▸ **What is required**:
When the string "Terra" appears in a line of the records, show the whole line.

▸ **Material for this task**:
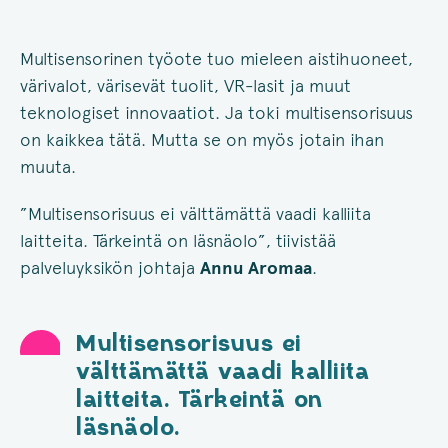
Multisensorinen työote tuo mieleen aistihuoneet,
värivalot, värisevät tuolit, VR-lasit ja muut
teknologiset innovaatiot. Ja toki multisensorisuus
on kaikkea tätä. Mutta se on myös jotain ihan
muuta.
”Multisensorisuus ei välttämättä vaadi kalliita
laitteita. Tärkeintä on läsnäolo”, tiivistää
palveluyksikön johtaja
Annu Aromaa
.
Multisensorisuus ei
välttämättä vaadi kalliita
laitteita. Tärkeintä on
läsnäolo.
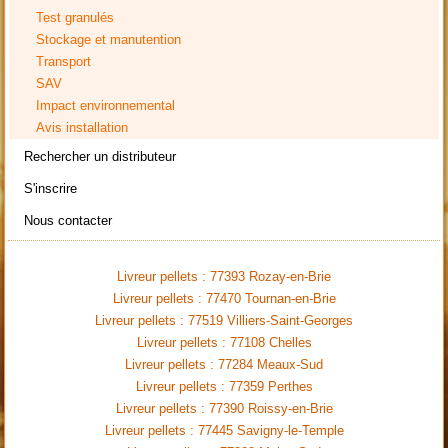
Test granulés
Stockage et manutention
Transport
SAV
Impact environnemental
Avis installation
Rechercher un distributeur
S'inscrire
Nous contacter
Livreur pellets : 77393 Rozay-en-Brie
Livreur pellets : 77470 Tournan-en-Brie
Livreur pellets : 77519 Villiers-Saint-Georges
Livreur pellets : 77108 Chelles
Livreur pellets : 77284 Meaux-Sud
Livreur pellets : 77359 Perthes
Livreur pellets : 77390 Roissy-en-Brie
Livreur pellets : 77445 Savigny-le-Temple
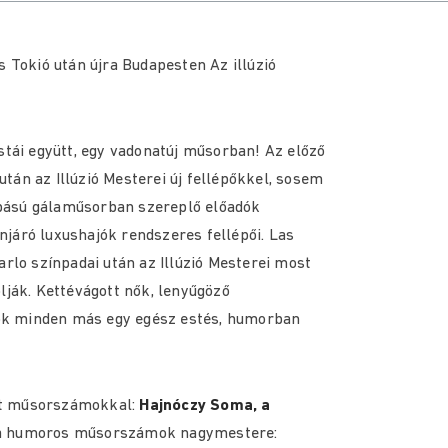
s Tokió után újra Budapesten Az illúzió
istái együtt, egy vadonatúj műsorban! Az előző
tán az Illúzió Mesterei új fellépőkkel, sosem
bású gálaműsorban szereplő előadók
járó luxushajók rendszeres fellépői. Las
arlo színpadai után az Illúzió Mesterei most
lják. Kettévágott nők, lenyűgöző
ok minden más egy egész estés, humorban
tt műsorszámokkal:
Hajnóczy Soma, a
 a humoros műsorszámok nagymestere:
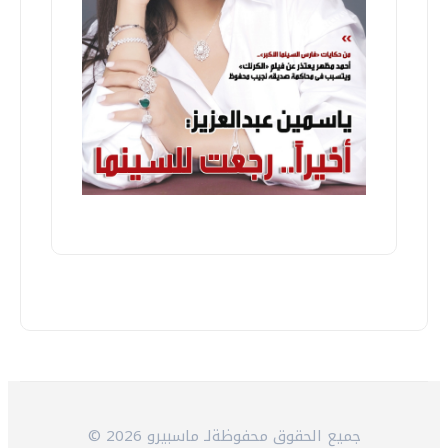
© 2026 جميع الحقوق محفوظةلـ ماسبيرو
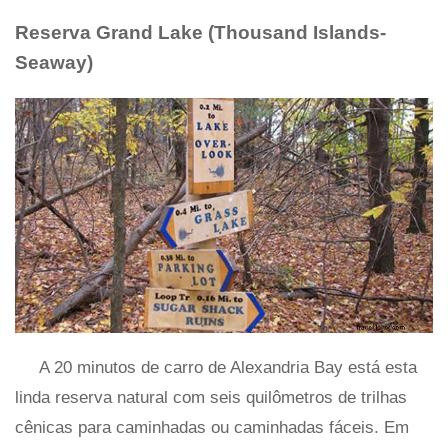
Reserva Grand Lake (Thousand Islands-
Seaway)
A 20 minutos de carro de Alexandria Bay está esta
linda reserva natural com seis quilômetros de trilhas
cênicas para caminhadas ou caminhadas fáceis. Em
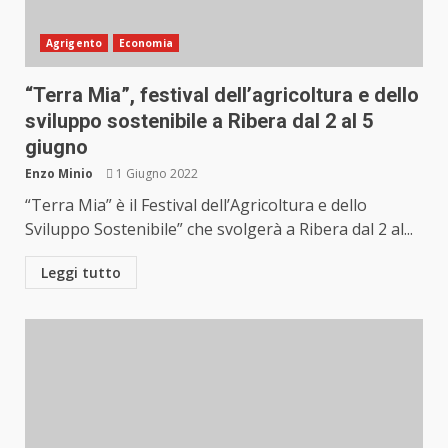
Agrigento
Economia
“Terra Mia”, festival dell’agricoltura e dello
sviluppo sostenibile a Ribera dal 2 al 5
giugno
Enzo Minio
1 Giugno 2022
“Terra Mia” è il Festival dell’Agricoltura e dello
Sviluppo Sostenibile” che svolgerà a Ribera dal 2 al...
Leggi tutto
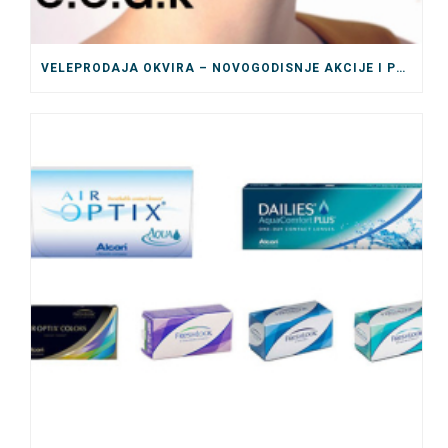
VELEPRODAJA OKVIRA – NOVOGODISNJE AKCIJE I POPUSTI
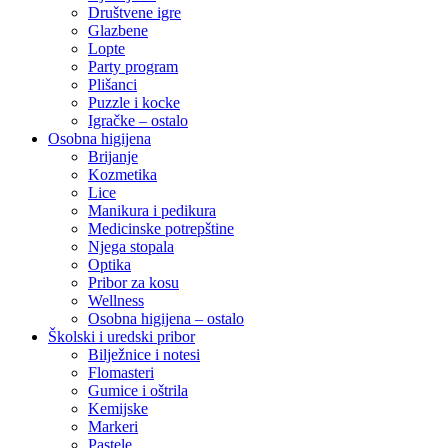
Društvene igre
Glazbene
Lopte
Party program
Plišanci
Puzzle i kocke
Igračke – ostalo
Osobna higijena
Brijanje
Kozmetika
Lice
Manikura i pedikura
Medicinske potrepštine
Njega stopala
Optika
Pribor za kosu
Wellness
Osobna higijena – ostalo
Školski i uredski pribor
Bilježnice i notesi
Flomasteri
Gumice i oštrila
Kemijske
Markeri
Pastele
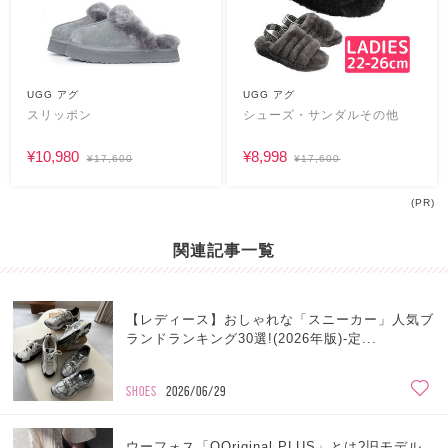
UGG アグ
UGG アグ
スリッポン
シューズ・サンダルその他
¥10,980
¥8,998
¥17,600
¥17,600
(PR)
関連記事一覧
【レディース】おしゃれな「スニーカー」人気ブ
ランドランキング30選!(2026年版)-定...
SHOES
2026/06/29
ウーフォス「OOriginal PLUS」とは?旧モデル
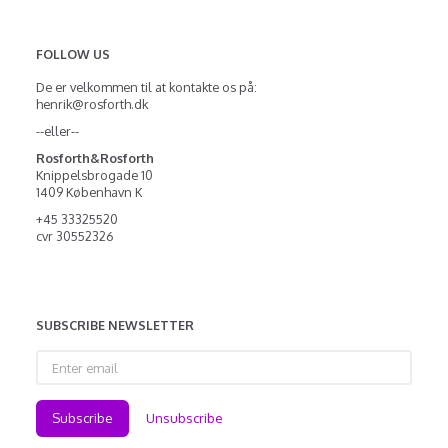
FOLLOW US
De er velkommen til at kontakte os på:
henrik@rosforth.dk
--eller--
Rosforth&Rosforth
Knippelsbrogade 10
1409 København K
+45 33325520
cvr 30552326
SUBSCRIBE NEWSLETTER
Enter
email
Subscribe
Unsubscribe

▸ **Finished task**:
“Terra Mia”, festival dell’agricoltura e dello
“Terra Mia” è il Festival dell’Agricoltura e dello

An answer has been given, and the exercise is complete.